**RECORDS SHOWN**
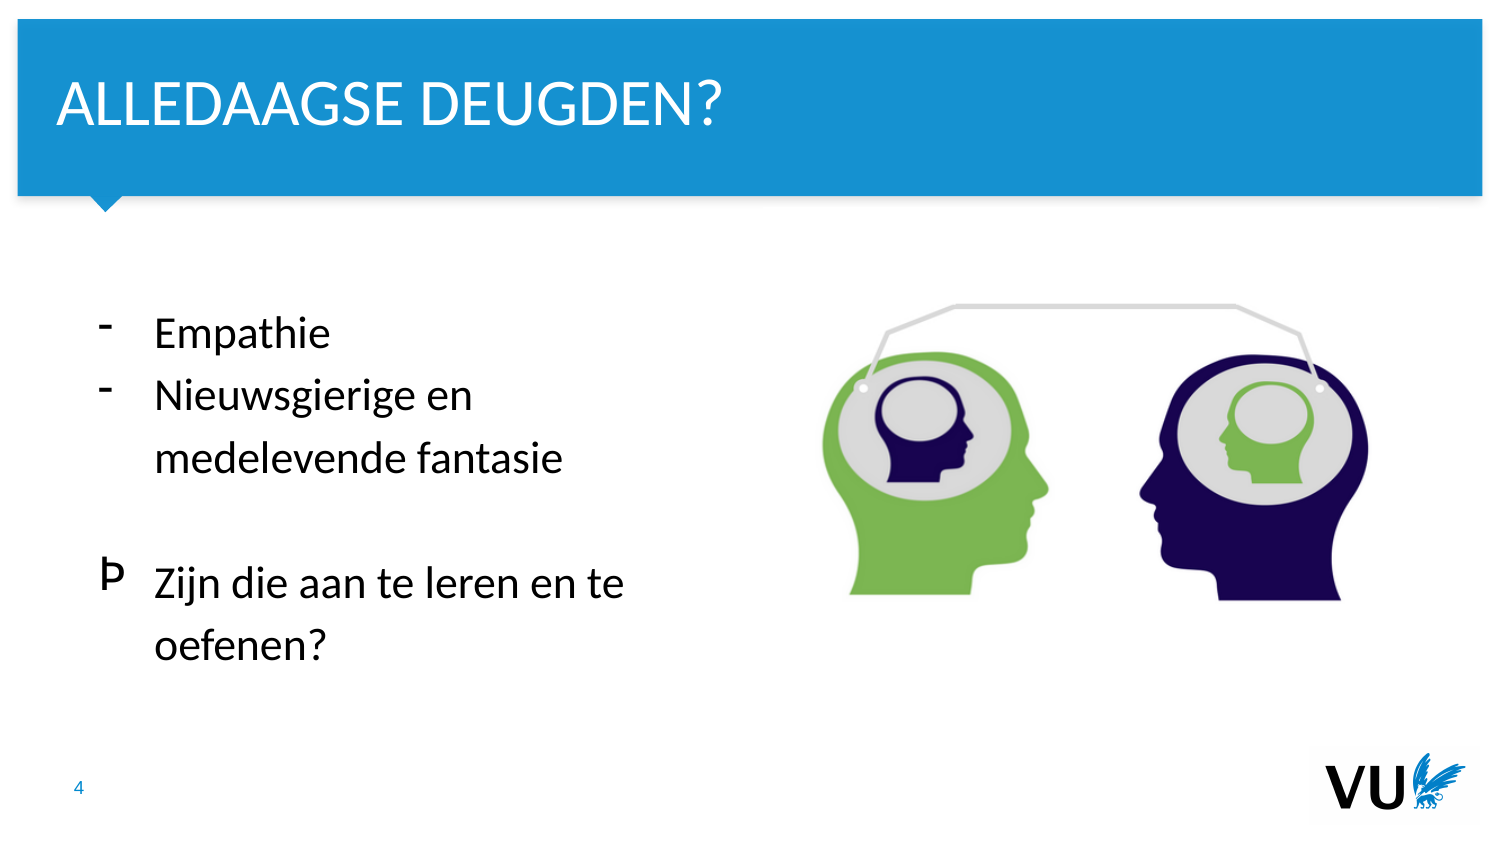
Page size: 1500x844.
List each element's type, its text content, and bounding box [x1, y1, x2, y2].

picture [1309, 746, 1480, 825]
list Empathie Nieuwsgierige en medelevende fantasie Zijn die aan te leren en te oefenen? [38, 225, 686, 789]
title Alledaagse Deugden? [17, 20, 1480, 195]
picture [762, 207, 1439, 637]
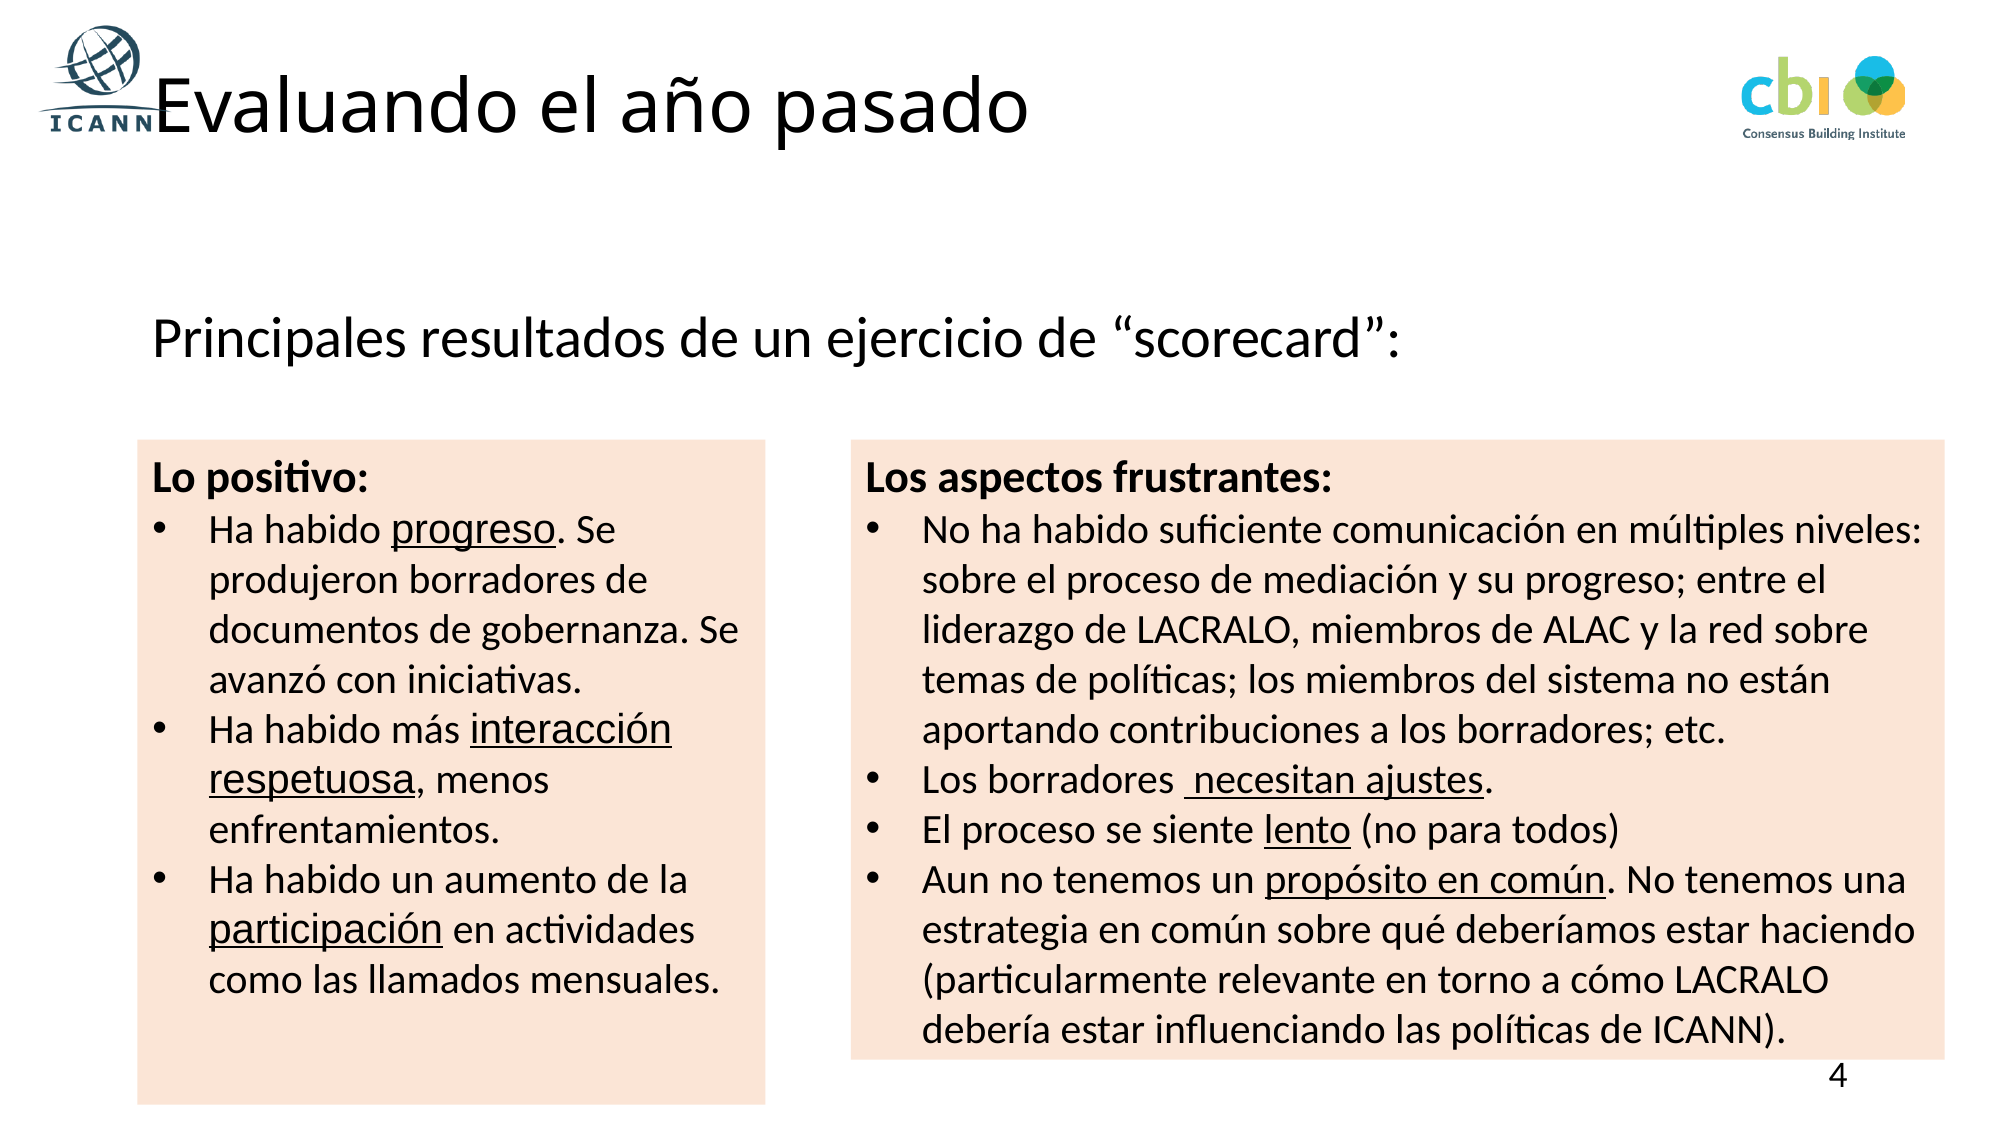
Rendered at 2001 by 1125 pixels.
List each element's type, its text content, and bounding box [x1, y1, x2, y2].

text_box Lo positivo: Ha habido progreso. Se produjeron borradores de documentos de gobernanza. Se avanzó con iniciativas. Ha habido más interacción respetuosa, menos enfrentamientos. Ha habido un aumento de la participación en actividades como las llamados mensuales. [137, 439, 766, 1105]
picture [37, 24, 173, 133]
title Evaluando el año pasado [137, 59, 1863, 278]
text_box Los aspectos frustrantes: No ha habido suficiente comunicación en múltiples niveles: sobre el proceso de mediación y su progreso; entre el liderazgo de LACRALO, miembros de ALAC y la red sobre temas de políticas; los miembros del sistema no están aportando contribuciones a los borradores; etc. Los borradores necesitan ajustes. El proceso se siente lento (no para todos) Aun no tenemos un propósito en común. No tenemos una estrategia en común sobre qué deberíamos estar haciendo (particularmente relevante en torno a cómo LACRALO debería estar influenciando las políticas de ICANN). [850, 439, 1945, 1060]
list Principales resultados de un ejercicio de “scorecard”: [137, 299, 1863, 378]
picture [1741, 55, 1905, 139]
slide_number 4 [1412, 1042, 1863, 1125]
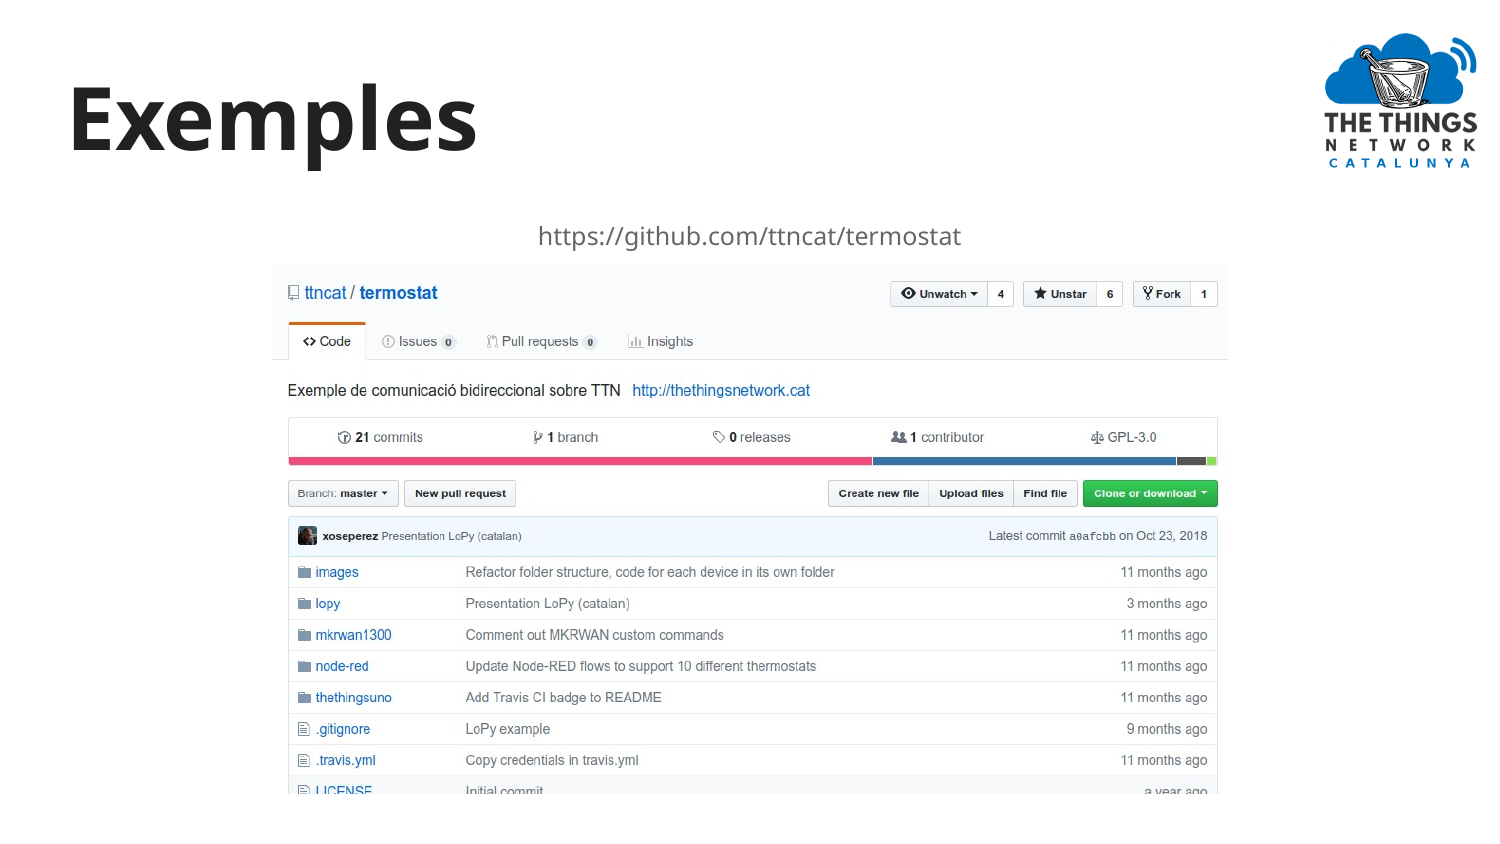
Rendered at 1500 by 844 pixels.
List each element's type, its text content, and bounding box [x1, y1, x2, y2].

title Exemples [51, 48, 1449, 180]
picture [1312, 16, 1485, 186]
picture [271, 264, 1228, 794]
list https://github.com/ttncat/termostat [51, 201, 1449, 265]
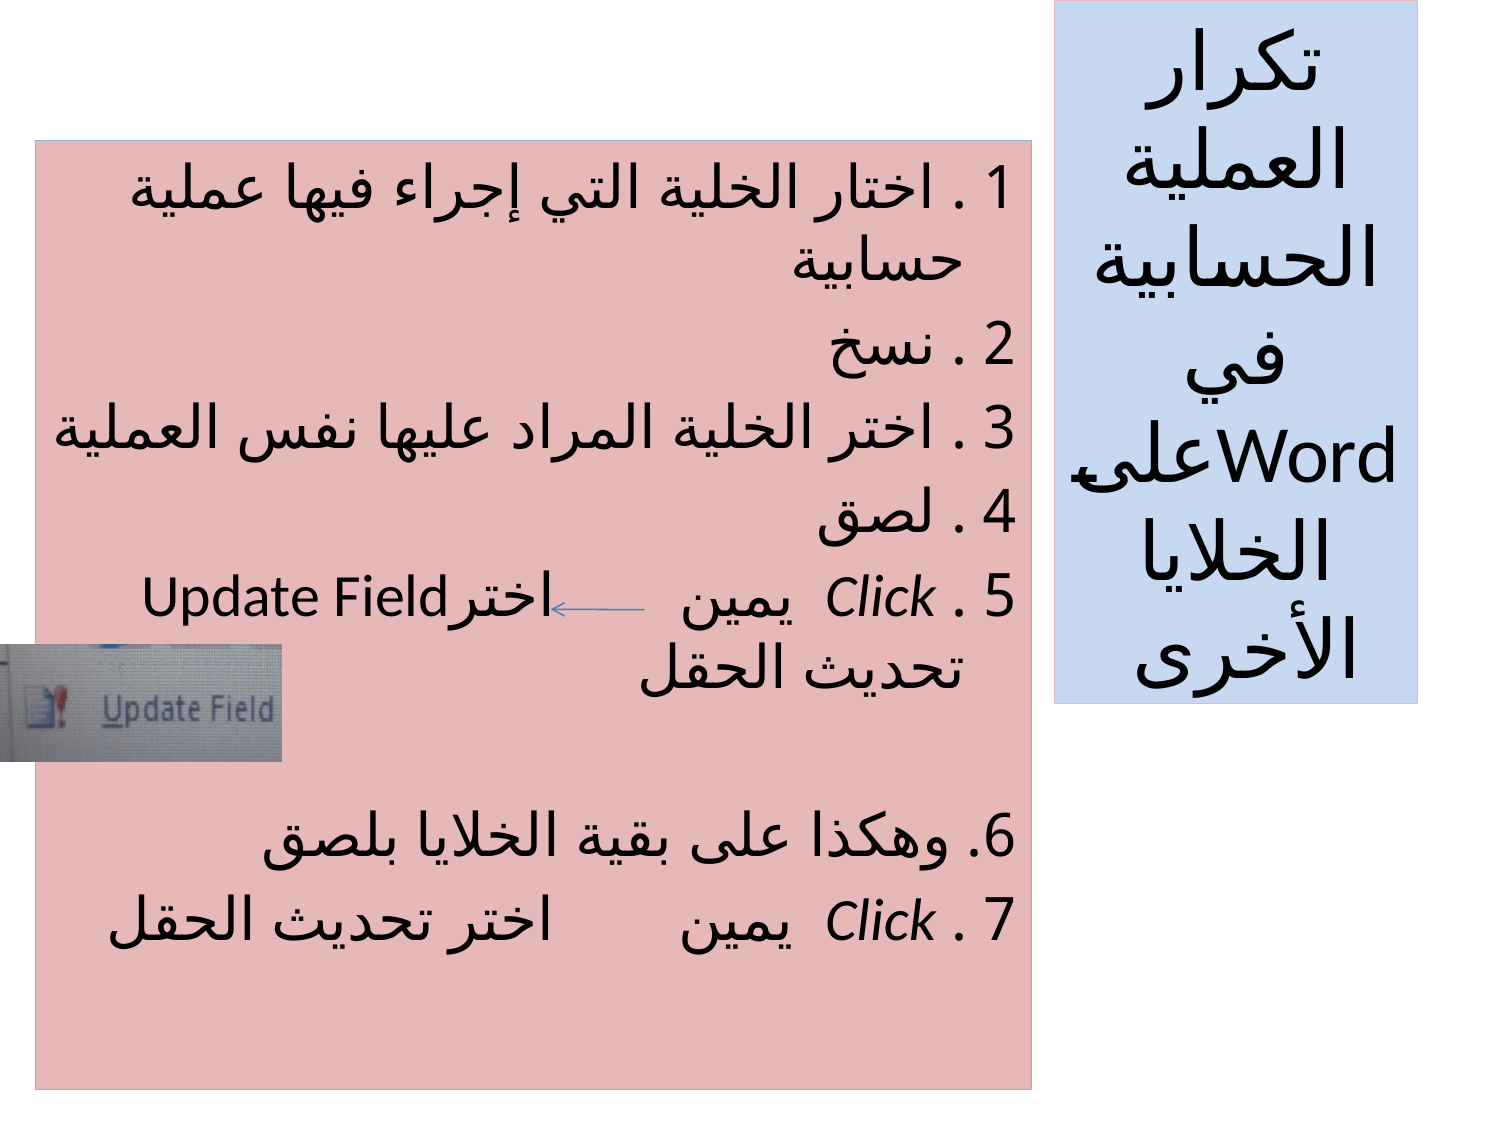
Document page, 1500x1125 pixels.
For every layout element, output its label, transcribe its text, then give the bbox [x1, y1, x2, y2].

**PROMPT**
The response has to be an exact copy of all the data, pictures excluded.

**TASK ANSWER**
Page size: 1500x844.
List each element's type, its text content, and bounding box [x1, y1, x2, y2].

picture [1309, 746, 1480, 825]
list Empathie Nieuwsgierige en medelevende fantasie Zijn die aan te leren en te oefenen? [38, 225, 686, 789]
title Alledaagse Deugden? [17, 20, 1480, 195]
picture [762, 207, 1439, 637]
Rendered at 2001 by 1125 pixels.
List each element's type, its text content, and bounding box [x1, y1, x2, y2].

text_box Lo positivo: Ha habido progreso. Se produjeron borradores de documentos de gobernanza. Se avanzó con iniciativas. Ha habido más interacción respetuosa, menos enfrentamientos. Ha habido un aumento de la participación en actividades como las llamados mensuales. [137, 439, 766, 1105]
picture [37, 24, 173, 133]
title Evaluando el año pasado [137, 59, 1863, 278]
text_box Los aspectos frustrantes: No ha habido suficiente comunicación en múltiples niveles: sobre el proceso de mediación y su progreso; entre el liderazgo de LACRALO, miembros de ALAC y la red sobre temas de políticas; los miembros del sistema no están aportando contribuciones a los borradores; etc. Los borradores necesitan ajustes. El proceso se siente lento (no para todos) Aun no tenemos un propósito en común. No tenemos una estrategia en común sobre qué deberíamos estar haciendo (particularmente relevante en torno a cómo LACRALO debería estar influenciando las políticas de ICANN). [850, 439, 1945, 1060]
list Principales resultados de un ejercicio de “scorecard”: [137, 299, 1863, 378]
picture [1741, 55, 1905, 139]
slide_number 4 [1412, 1042, 1863, 1125]
Rendered at 1500 by 844 pixels.
List each element's type, its text content, and bounding box [x1, y1, x2, y2].

title Exemples [51, 48, 1449, 180]
picture [1312, 16, 1485, 186]
picture [271, 264, 1228, 794]
list https://github.com/ttncat/termostat [51, 201, 1449, 265]
Document page, 1500x1125 pixels.
For every layout element, output its label, transcribe its text, then give the bbox [x1, y1, x2, y2].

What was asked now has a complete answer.